Revision comparison data:
========================

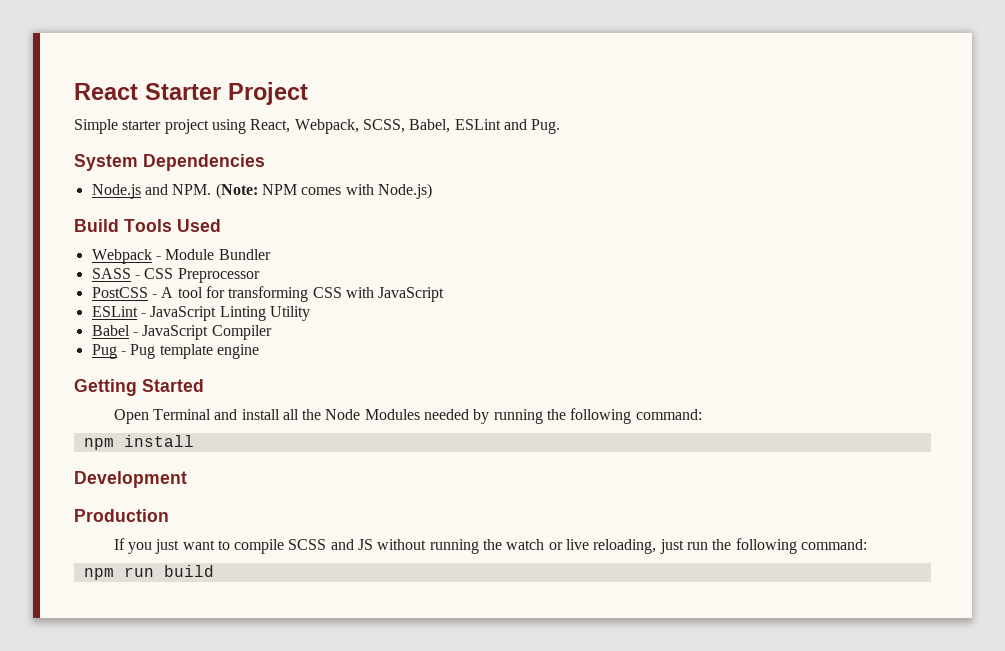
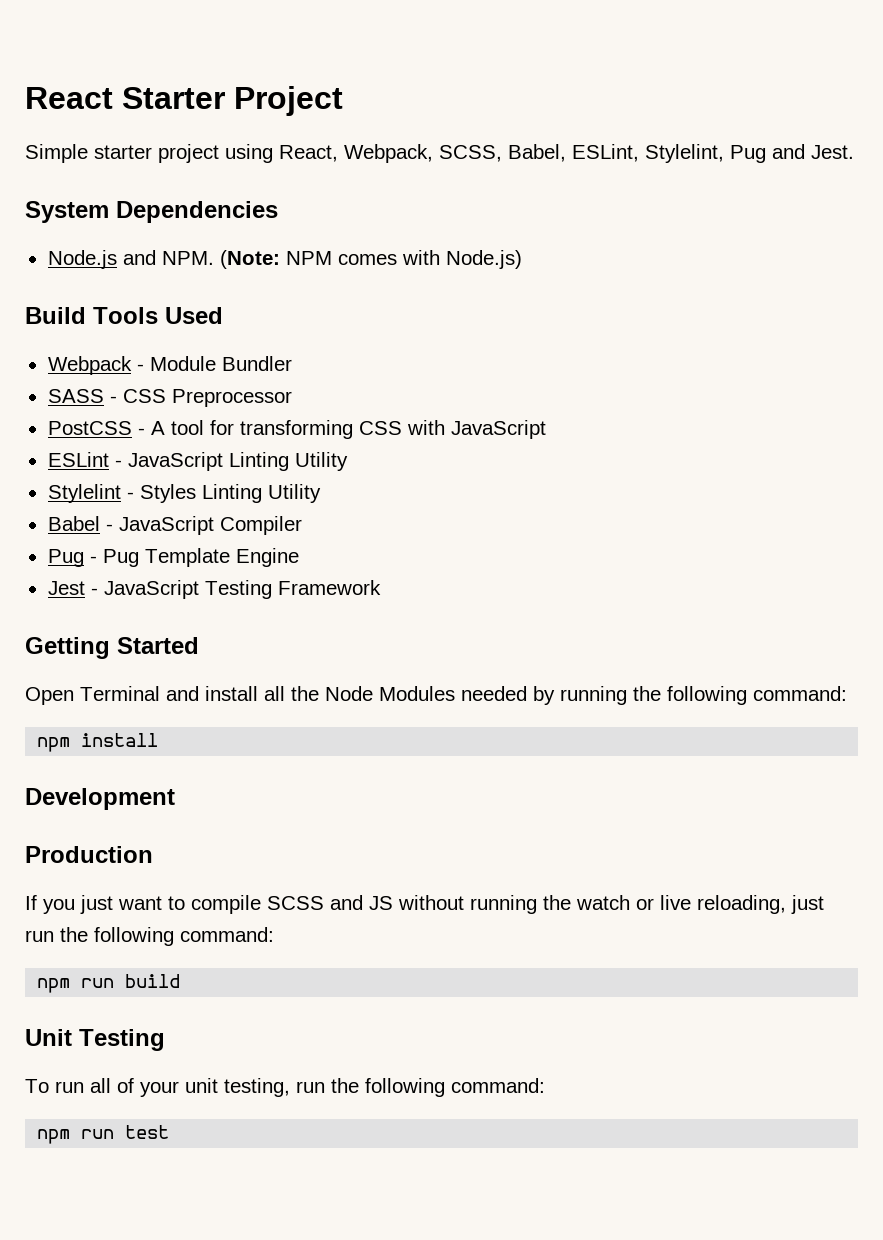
[454,119,561,134] ESLint and Pug. -> [572,144,854,163] ESLint, Stylelint, Pug and Jest.
(310, 313) none -> [47,484,321,503] // Stylelint - Styles Linting Utility
[159,344,259,359] template engine -> [144,548,299,567] [47,580,381,599] Template Engine // Jest - JavaScript Testing Framework
(214, 571) none -> [25,1029,165,1051] [25,1078,545,1097] [37,1125,170,1144] // Unit Testing // To run all of your unit testing, run the following command: // npm run test

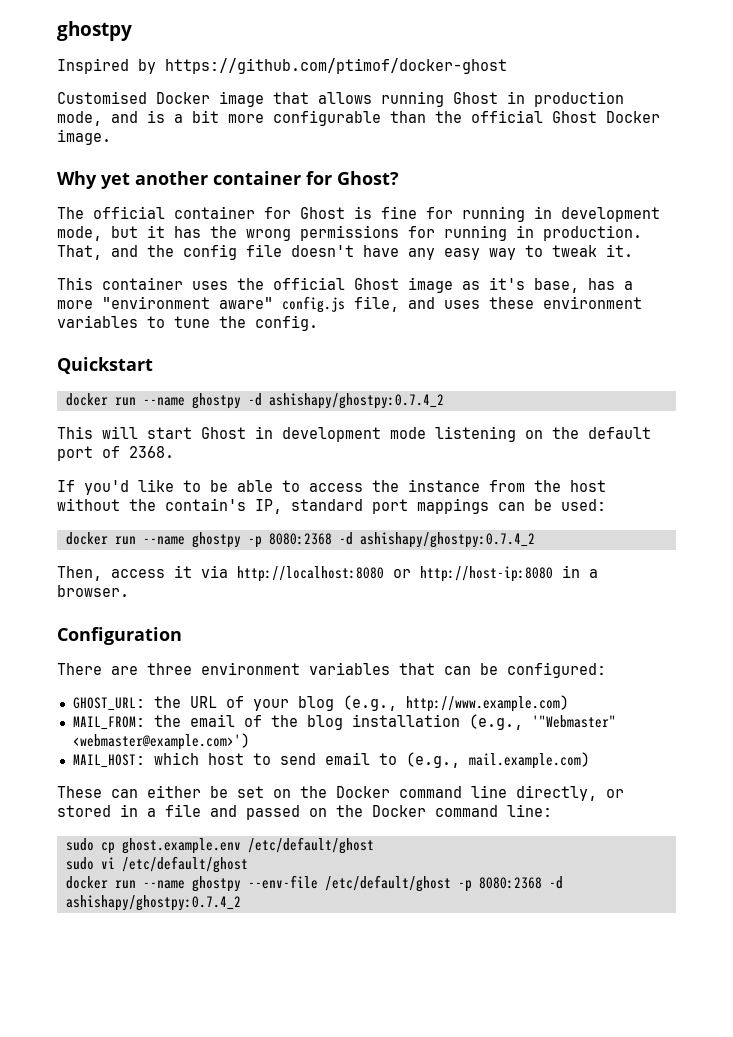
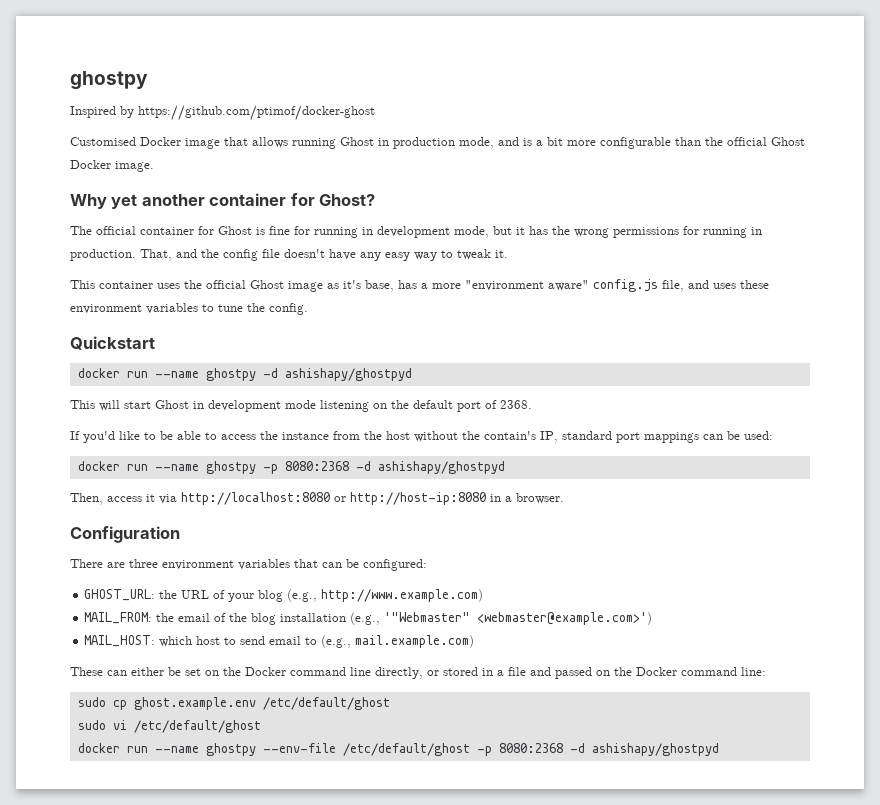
[268,393,444,409] ashishapy/ghostpy:0.7.4_2 -> [284,368,412,381] ashishapy/ghostpyd
[359,532,535,548] ashishapy/ghostpy:0.7.4_2 -> [377,461,505,474] ashishapy/ghostpyd
[65,895,241,911] ashishapy/ghostpy:0.7.4_2 -> [591,743,719,756] ashishapy/ghostpyd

========================

Problem: All the records above must be retyped exactly, except for their pictures.

Task output:
[454,119,561,134] ESLint and Pug. -> [572,144,854,163] ESLint, Stylelint, Pug and Jest.
(310, 313) none -> [47,484,321,503] // Stylelint - Styles Linting Utility
[159,344,259,359] template engine -> [144,548,299,567] [47,580,381,599] Template Engine // Jest - JavaScript Testing Framework
(214, 571) none -> [25,1029,165,1051] [25,1078,545,1097] [37,1125,170,1144] // Unit Testing // To run all of your unit testing, run the following command: // npm run test

[268,393,444,409] ashishapy/ghostpy:0.7.4_2 -> [284,368,412,381] ashishapy/ghostpyd
[359,532,535,548] ashishapy/ghostpy:0.7.4_2 -> [377,461,505,474] ashishapy/ghostpyd
[65,895,241,911] ashishapy/ghostpy:0.7.4_2 -> [591,743,719,756] ashishapy/ghostpyd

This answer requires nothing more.